Well, Harper's getting the headlines he hoped for (online anyway: see here, here, here and here as well), but the fine print shows it's just a 1% cut to the GST (currently 7% - would go down to six for the next five years, at which point it would go down to five).
This should take most of the attention away from yesterday's stumbles in Quebec City, as craftily summarized by Meaghan over at Somena Media, but it won't get him much traction in provinces like Quebec and Ontario - each of which have an additional 8% provincial sales tax piggy-backed onto the GST. What good will it do Ontarians, who presently calculate 15% in their heads while in line at the checkout, to only pay 14%? And then to have to look all the way down the line to 2011 before it drops to 13?
In Quebec (although it's still unbelievable to me that they got away with this in the first place), the GST amount charged is taxed by Quebec at 8% as well as the total, which would bring the current 15.56% to 14.48%, lowered presumably to 13.4 in 2011. And this is assuming the provincial rates stay where they are.
In Alberta, where there is no provincial sales tax, it's arguable this would be enough for consumers to notice the difference on their bill, but a measely 1% doesn't amount to a hill of beans for voters in the two provinces where Harper so desperately needs to pick up seats.
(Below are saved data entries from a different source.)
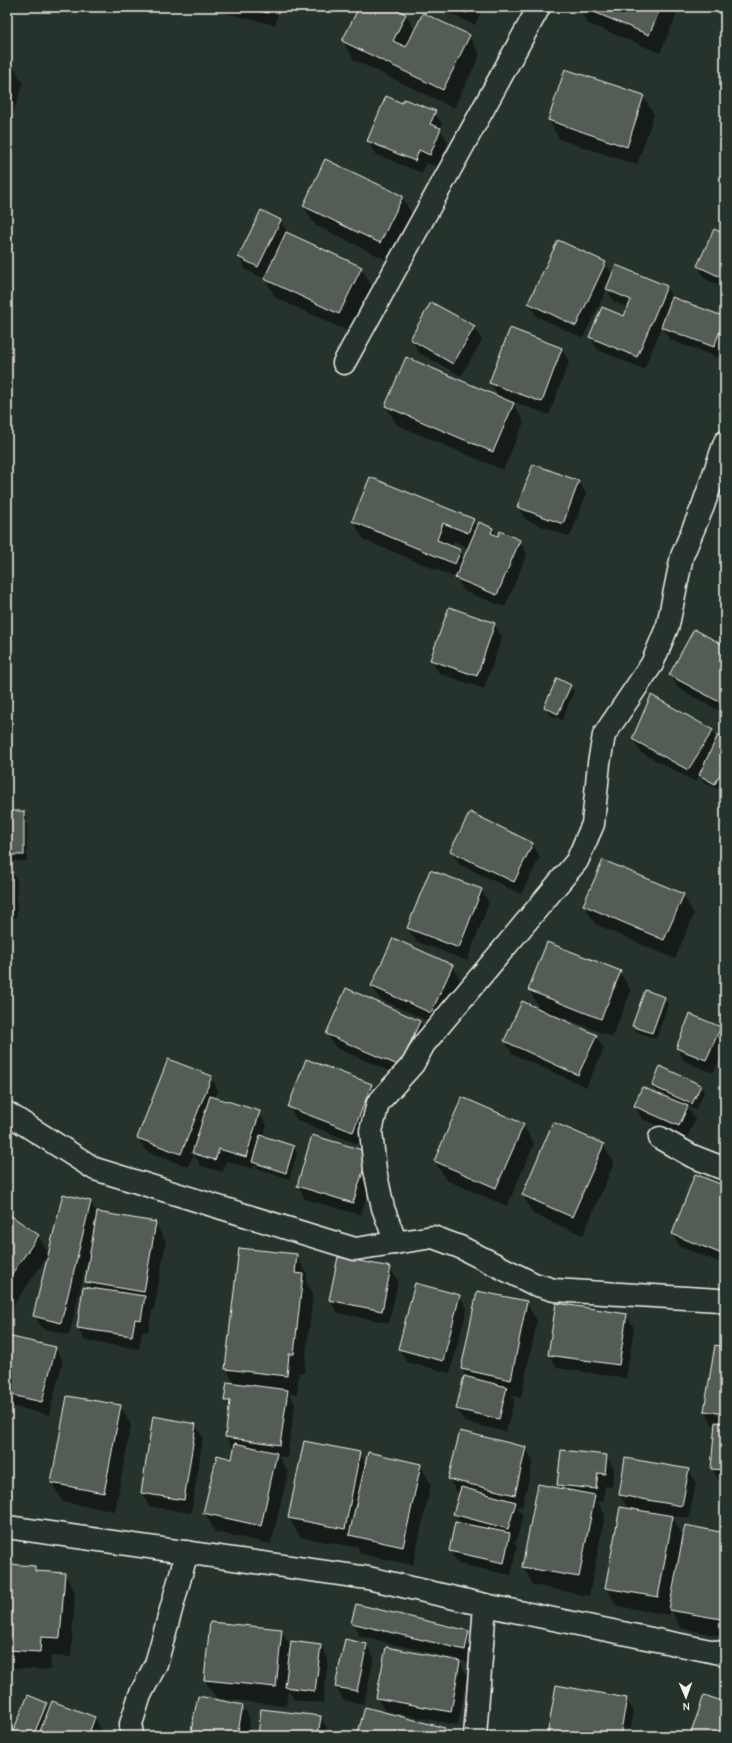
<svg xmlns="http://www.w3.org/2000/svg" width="732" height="1743" font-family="'Comic Neue',sans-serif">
<rect width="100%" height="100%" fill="#26332d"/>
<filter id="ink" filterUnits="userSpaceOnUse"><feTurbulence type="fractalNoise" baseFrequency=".025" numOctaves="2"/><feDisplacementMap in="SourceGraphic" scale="8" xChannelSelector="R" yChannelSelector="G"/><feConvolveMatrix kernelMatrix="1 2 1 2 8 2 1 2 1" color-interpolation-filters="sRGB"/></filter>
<g filter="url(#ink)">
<!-- shadow -->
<g fill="#0007" fill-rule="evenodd">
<polygon points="218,7 279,7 275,25 221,12"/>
<polygon points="360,7 389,7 406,15 415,31 469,36 480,55 454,108 354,60 343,41"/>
<polygon points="436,7 483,7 475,25"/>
<polygon points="578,7 680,7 660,53 587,23"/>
<polygon points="7,63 12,64 23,83 7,131"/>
<polygon points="565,70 643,96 654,114 637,165 559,139 549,120"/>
<polygon points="403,104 435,112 442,125 441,130 448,142 438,167 426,163 422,173 375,154 368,141"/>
<polygon points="402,197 413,216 391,262 315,225 304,206"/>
<polygon points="261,212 281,221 288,234 361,268 372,286 350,332 276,298 265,279 246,270 239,257"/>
<polygon points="725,235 725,288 705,279 698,266"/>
<polygon points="605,263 612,275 666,287 673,299 724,318 725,350 722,359 670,340 662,327 644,369 598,350 590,337 624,317 629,308 614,302 607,289 583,338 536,316 529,303"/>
<polygon points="474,326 482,340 461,376 419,353 411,339"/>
<polygon points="510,329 562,349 569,362 549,415 512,401 524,422 503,470 397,425 386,406 499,397 490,382"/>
<polygon points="579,481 586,494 570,537 526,520 518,507"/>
<path d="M473 520 477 528 479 524 493 529 497 536 499 537 501 532 520 541 527 554 505 607 464 591 457 578 364 540 353 521ZM454 541 469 548 464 558 460 551 452 547Z"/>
<polygon points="494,624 502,637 484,689 439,673 431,660"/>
<polygon points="725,647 725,714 678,688 670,675"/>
<polygon points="570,685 574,692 562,720 549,714 545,707"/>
<polygon points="713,731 717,739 725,738 725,777 718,789 704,782 700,775 696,782 640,752 633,739"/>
<polygon points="24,812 27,819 27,861 11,861 7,854 8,867 10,867 17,880 17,917 7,917 7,823"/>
<polygon points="532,844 540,857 521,894 459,864 452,851"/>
<polygon points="481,890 489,903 467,961 416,941 408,928"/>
<polygon points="683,895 694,914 675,959 595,924 584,905"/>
<polygon points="394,939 453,966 460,979 439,1026 380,999 372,986"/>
<polygon points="620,972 631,991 612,1037 549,1012 548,1014 596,1036 604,1049 586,1087 512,1054 505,1041 541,1011 529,990"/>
<polygon points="664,998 668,1004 656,1039 637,1032 633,1026"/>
<polygon points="419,1021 427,1034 407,1079 335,1047 327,1034"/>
<polygon points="720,1028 725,1037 725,1047 713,1073 684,1061 677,1047"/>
<polygon points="211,1077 218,1090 215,1098 259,1112 267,1125 263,1137 294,1146 297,1153 289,1179 257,1168 255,1165 253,1169 226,1161 223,1172 201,1166 194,1154 188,1167 146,1151 138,1138"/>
<polygon points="371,1085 379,1098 360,1145 297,1120 289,1107"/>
<polygon points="700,1085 704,1092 696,1110 686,1105 695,1120 687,1138 642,1119 635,1106 658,1095 653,1086"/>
<polygon points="553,1123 603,1145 614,1163 583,1235 533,1214 523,1195"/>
<polygon points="523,1125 534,1144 507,1206 446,1180 435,1161"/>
<polygon points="368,1153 376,1166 361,1215 305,1199 298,1186"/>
<polygon points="696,1176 725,1187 725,1264 680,1247 673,1234"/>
<polygon points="91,1202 97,1213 155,1223 166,1242 154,1310 152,1310 148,1332 142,1332 139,1349 85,1341 78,1328 90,1289 86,1282 91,1250 90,1250 69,1335 42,1328 34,1315"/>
<polygon points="7,1214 38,1235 49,1254 7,1315"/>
<polygon points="296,1255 307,1274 306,1282 313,1294 304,1373 299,1372 297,1394 289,1393 295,1404 287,1458 278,1456 288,1472 271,1544 215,1532 205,1513 233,1460 235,1450 226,1437 230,1409 225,1400 235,1384 226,1369"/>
<polygon points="390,1268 398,1281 389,1323 338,1313 330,1300"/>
<polygon points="477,1292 526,1302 537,1321 521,1398 512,1396 514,1401 506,1432 465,1422 457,1409 467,1378 462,1369"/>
<polygon points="460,1296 467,1309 450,1373 407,1362 399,1349"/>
<polygon points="626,1315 634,1328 626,1378 557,1368 549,1355"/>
<polygon points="7,1337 55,1348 63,1361 49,1415 7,1405"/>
<polygon points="725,1348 725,1482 720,1482 712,1469 715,1425 712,1424 705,1411"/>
<polygon points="120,1406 131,1425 115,1511 63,1502 52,1483"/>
<polygon points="196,1425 203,1438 191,1513 149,1506 142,1493"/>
<polygon points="526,1448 533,1461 522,1507 517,1506 523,1516 516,1542 513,1541 517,1547 511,1575 458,1564 450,1551 460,1524 454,1513 460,1493 457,1492 449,1479"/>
<polygon points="359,1453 366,1465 420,1465 431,1484 413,1565 361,1554 356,1544 355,1547 300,1537 289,1518"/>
<polygon points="606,1456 614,1469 612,1487 605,1486 603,1501 597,1501 605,1515 589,1596 533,1585 523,1566 562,1490 558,1484"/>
<polygon points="626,1459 688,1469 696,1482 689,1518 671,1515 684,1538 725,1534 725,1637 681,1628 670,1609 669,1615 617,1606 606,1587 628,1509 620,1495"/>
<polygon points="7,1565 34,1567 37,1572 64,1573 75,1592 71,1657 51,1656 50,1670 13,1668 7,1658"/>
<polygon points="352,1623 469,1632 476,1645 472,1663 360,1636"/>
<polygon points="281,1630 291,1647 321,1646 328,1659 323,1703 294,1700 288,1690 286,1706 216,1698 205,1680"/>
<polygon points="367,1645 374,1658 364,1704 343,1700 336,1686"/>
<polygon points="460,1662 467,1675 458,1725 385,1711 377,1698"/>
<polygon points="199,1698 243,1706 250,1719 247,1736 191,1736"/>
<polygon points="626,1699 634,1712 629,1736 549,1736"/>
<polygon points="52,1702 95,1718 102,1731 100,1736 12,1736 47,1703 50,1709"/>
<polygon points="320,1717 328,1730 327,1736 259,1736"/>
<polygon points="445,1729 449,1736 358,1736"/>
</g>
<!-- building -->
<g fill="#525c55" stroke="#f4f1e8">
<polygon points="244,7 269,7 268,13"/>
<polygon points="359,7 391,7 406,14 393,41 406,47 423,13 470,35 443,90 342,41"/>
<polygon points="455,7 470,7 467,13"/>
<polygon points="582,7 661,7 649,35"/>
<polygon points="7,62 12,63 7,80"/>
<polygon points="565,69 644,95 627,147 548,120"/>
<polygon points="386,96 402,103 404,99 436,111 430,124 441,128 430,155 419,150 415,161 367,141"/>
<polygon points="325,159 403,196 380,243 303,206"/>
<polygon points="261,210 281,220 258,267 238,257"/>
<polygon points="714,229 725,234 725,279 697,266"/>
<polygon points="286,232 362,267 339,314 264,279"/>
<polygon points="558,240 606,262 576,326 528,303"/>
<polygon points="616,265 667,286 637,357 589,337 602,307 624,316 631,300 606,289"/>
<polygon points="672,297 725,317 714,347 661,327"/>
<polygon points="431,302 475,326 453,364 410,339"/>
<polygon points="510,328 562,348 542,402 489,383"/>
<polygon points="406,357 514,403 493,452 385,406"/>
<polygon points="533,464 579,481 563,524 517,507"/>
<polygon points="370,477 474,519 468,533 443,523 437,540 461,550 455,564 352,521"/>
<polygon points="479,522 493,528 491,533 498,536 500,531 520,540 497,595 455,578"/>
<polygon points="449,607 495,623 477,676 430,660"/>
<polygon points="694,629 725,646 725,705 669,675"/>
<polygon points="557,678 571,685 558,714 544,707"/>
<polygon points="651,695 713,730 688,770 632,739"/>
<polygon points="718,735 725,737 725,764 715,784 699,775"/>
<rect x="7" y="811" width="17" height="44"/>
<polygon points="470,812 533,843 514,882 450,851"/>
<polygon points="603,860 684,894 664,940 583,905"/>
<rect x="7" y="866" width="3" height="38"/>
<polygon points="430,870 482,889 459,948 407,928"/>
<polygon points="393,938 453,965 431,1013 371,986"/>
<polygon points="547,942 621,971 601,1019 528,990"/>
<polygon points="346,988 420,1021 400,1066 326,1034"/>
<polygon points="645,990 665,997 652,1033 632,1026"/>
<polygon points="522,1001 597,1035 578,1075 504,1041"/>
<polygon points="690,1014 721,1027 706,1060 676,1048"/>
<polygon points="168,1059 212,1076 181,1154 137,1138"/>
<polygon points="306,1059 372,1084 353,1132 288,1107"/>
<polygon points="660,1066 701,1085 692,1104 652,1086"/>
<polygon points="642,1087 688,1106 679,1126 634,1106"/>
<polygon points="210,1096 260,1111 246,1157 219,1149 215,1160 192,1153"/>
<polygon points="462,1097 524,1124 496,1188 434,1161"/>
<polygon points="553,1122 604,1144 572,1217 522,1195"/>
<polygon points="260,1135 294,1146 286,1173 252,1162"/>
<polygon points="312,1135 369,1152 353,1203 297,1186"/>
<polygon points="695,1174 725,1186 725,1246 722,1254 672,1234"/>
<polygon points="63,1194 91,1201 61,1323 33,1316"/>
<polygon points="97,1212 156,1222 144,1292 85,1282"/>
<polygon points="7,1213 39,1235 7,1281"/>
<polygon points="239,1248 297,1254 295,1273 303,1274 294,1354 289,1354 287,1376 225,1369"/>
<polygon points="338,1257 391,1267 382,1311 329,1300"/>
<polygon points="415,1283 460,1295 443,1361 398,1349"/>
<polygon points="83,1287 145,1296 141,1320 135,1319 132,1336 77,1328"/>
<polygon points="477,1291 527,1301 511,1380 461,1369"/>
<polygon points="556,1303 627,1314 619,1365 548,1355"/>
<polygon points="7,1336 56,1347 42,1402 7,1394"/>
<polygon points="715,1345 725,1347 725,1414 704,1411"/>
<polygon points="464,1376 507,1387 499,1419 456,1409"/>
<polygon points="227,1382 288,1390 280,1445 225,1437 230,1401 224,1401"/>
<polygon points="67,1396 121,1405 104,1493 51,1483"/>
<polygon points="153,1416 196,1424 184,1500 141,1493"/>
<polygon points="715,1422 725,1423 725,1470 711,1469"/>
<polygon points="460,1431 526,1447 515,1495 448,1479"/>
<polygon points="304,1441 360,1452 345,1529 288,1518"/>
<polygon points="235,1443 277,1453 261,1526 203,1513 217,1455 232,1459"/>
<polygon points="561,1450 607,1455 605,1474 598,1473 596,1489 557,1485"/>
<polygon points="368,1452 421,1464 403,1547 349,1535"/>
<polygon points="625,1458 689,1469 682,1506 619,1495"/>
<polygon points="538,1484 595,1495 579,1577 522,1567"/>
<polygon points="461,1487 516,1502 508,1529 453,1514"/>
<polygon points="620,1507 673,1516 658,1597 605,1588"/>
<polygon points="455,1522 510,1533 504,1563 449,1551"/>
<polygon points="685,1525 725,1533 725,1596 721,1619 669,1610"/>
<polygon points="7,1564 35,1566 35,1571 65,1573 60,1638 41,1637 40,1652 7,1650"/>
<polygon points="356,1604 469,1631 465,1650 351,1623"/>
<polygon points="210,1622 282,1629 276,1687 204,1680"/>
<polygon points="345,1639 367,1644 357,1691 335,1687"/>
<polygon points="291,1641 321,1645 315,1691 285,1687"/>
<polygon points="386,1647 460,1661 451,1712 376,1698"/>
<polygon points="556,1685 627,1698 620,1736 547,1736"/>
<polygon points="28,1695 47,1703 33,1736 11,1736"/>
<polygon points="704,1695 725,1702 725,1736 690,1736"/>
<polygon points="198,1696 243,1705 237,1736 190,1736"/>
<polygon points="52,1701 95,1717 88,1736 38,1736"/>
<polygon points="365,1707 445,1728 443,1736 357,1736"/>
<polygon points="261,1709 321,1716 318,1736 258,1736"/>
</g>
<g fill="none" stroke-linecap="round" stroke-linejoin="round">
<defs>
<g id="street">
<polyline points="344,363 539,7"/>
<polyline points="7,1113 95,1169 355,1249 433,1237 460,1247 534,1284 554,1290 719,1300 725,1303"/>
<polyline points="660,1138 692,1156 725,1169"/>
<polyline points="396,1243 383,1208 375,1170 371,1131 378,1103 413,1064 424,1044 577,861 593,824 599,763 604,735 652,664 668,625 682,556 703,506 725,442"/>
<polyline points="7,1527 368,1578 485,1605 725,1654"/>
<polyline points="131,1736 131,1724 140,1695 156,1664 187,1552"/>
<polyline points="475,1736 485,1605"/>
</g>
</defs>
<!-- street casing -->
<use href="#street" stroke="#f4f1e8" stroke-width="25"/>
<!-- street -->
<use href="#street" stroke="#26332d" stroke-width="22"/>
</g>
</g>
<!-- margin -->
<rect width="732" height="1743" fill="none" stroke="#26332d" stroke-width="24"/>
<rect x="12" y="12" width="708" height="1719" fill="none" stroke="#f4f1e8" stroke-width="1.5" filter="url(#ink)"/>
<!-- north arrow -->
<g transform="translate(686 1697) rotate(178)" stroke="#26332d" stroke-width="3" paint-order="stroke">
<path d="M0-3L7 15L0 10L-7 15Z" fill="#f4f1e8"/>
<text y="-6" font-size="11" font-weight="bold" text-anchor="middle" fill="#f4f1e8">N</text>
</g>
</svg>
I seriously doubt this will be a vote-swinging campaign promise, and if that's what the CPC braintrust is hoping for, they'd better have some juicier planks to come.
- 30 -
Update: I know I'm starting to sound like a Dipper, but I can't help but point out that Layton is showing a better understanding of what issues are priorities to Ontarians. (Any Ontarians out there who care to comment?) Now Jack: what about the pulp & paper industry?